Symptoms & Signs of Mood Disorders
Mood disorders are a group of diagnosable mental health disorders that get their name because they involve serious, life-disrupting changes in normal mood. There are two main subgroups in this category: depressive disorder and bipolar disorder. In turn, each of these subgroups contains several conditions with their own specific signs and symptoms. Let’s take a general look at these conditions before exploring the symptoms of each disorder.
The depressive disorders are a group of mental disorders that involve some form of depression. Doctors use this term to describe a “down” or negative mental state that has a significant damaging impact on the ability to carry out a normal routine in everyday life. There are four primary depressive disorders: major depressive disorder (major depression), persistent depressive disorder (dysthymia), disruptive mood dysregulation disorder and premenstrual dysphoric disorder. This category also includes four less well-defined conditions, including depression caused by substance or medication use, depression caused by a separate medical condition and depression with an unknown underlying cause.
The bipolar disorders are grouped together because they all involve swings between an unusually “up” or manic mental state and some degree of depression. Most people are familiar with the existence of bipolar I disorder (known broadly as manic depression). The category also includes two other primary conditions: bipolar II disorder and cyclothymic disorder or cyclothymia. In addition, it includes bipolar symptoms triggered by substance or medication use, separate medical conditions, or unknown or unique underlying causes.
Depressive Mood Disorder Symptoms
Major Depression — People affected by this very serious condition experience symptoms that can include a persistently down mood, sleeplessness or excessive sleepiness, lack of energy, an inability to experience pleasure, feelings of guilt or worthlessness, a notable drop or increase in appetite, a lack of mental clarity and uncontrolled and purposeless body movements.

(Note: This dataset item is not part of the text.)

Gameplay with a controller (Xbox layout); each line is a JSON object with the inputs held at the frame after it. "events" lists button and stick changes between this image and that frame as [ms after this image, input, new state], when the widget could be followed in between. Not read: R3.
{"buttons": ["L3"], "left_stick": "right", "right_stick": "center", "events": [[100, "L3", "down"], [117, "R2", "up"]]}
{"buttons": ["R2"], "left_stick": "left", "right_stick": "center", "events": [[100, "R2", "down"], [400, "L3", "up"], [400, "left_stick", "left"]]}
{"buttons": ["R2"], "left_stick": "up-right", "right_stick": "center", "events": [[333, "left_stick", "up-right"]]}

They can also develop suicidal thought patterns, make actual suicide plans or carry out active suicide attempts. Doctors only make a diagnosis when at least five of the nine possible symptoms are present within a two-week span of time.
Persistent Depressive Disorder — People with this condition experience a less severe form of depression than people with major depression. However, this down mood lasts for at least two years without any significant letup. Specific indications of persistent depressive disorder include sleeplessness or excessive sleepiness, lack of energy, substantial changes in appetite, feelings of worthlessness and a lack of mental clarity.
Disruptive Mood Dysregulation Disorder — This mental health disorder typically appears in children under the age of 10. It’s characterized by three symptoms: a generally angry or irritable mood, outbursts of severe anger that make no sense for the child’s age or current circumstances, and a mood-based inability to function well in at least two social or personal environments. Each symptom must recur repeatedly for at least a year.
Premenstrual Dysphoric Disorder — This condition produces changes in a woman’s mood that are tied to the monthly menstrual cycle. These changes resemble those associated with premenstrual syndrome, but are much more intense. Possible symptoms include an angry or irritable mood, a down mood, an anxious or jittery mood, rapid changes in mood, lack of energy, sleeplessness, excessive sleepiness, lack of energy, loss of mental clarity, weight gain, bloating and breast tenderness.
Bipolar Mood Disorder Symptoms
Bipolar I Disorder — People with this condition experience bouts of full-blown mania that last for a week or longer, or experience shorter and more intense bouts of mania. They also experience bouts of depression that are severe enough to meet the definition of major depression. Specific symptoms of mania include elation, an inflated sense of self, reckless pursuit of pleasure, a diminished need for sleep, jitteriness, racing thoughts, unusual talkativeness and a diminished attention span.
Bipolar II Disorder — The symptoms of this condition generally resemble the symptoms of bipolar I disorder. However, instead of experiencing bouts of full-blown mania, affected individuals experience briefer bouts of a less severe form of mania known as hypomania.
Cyclothymic Disorder – Like people with bipolar II disorder, people with cyclothymic disorder experience bouts of hypomania and depression. However, neither their manic symptoms nor their depressive symptoms are intense or long-lasting enough to meet the criteria for bipolar II disorder.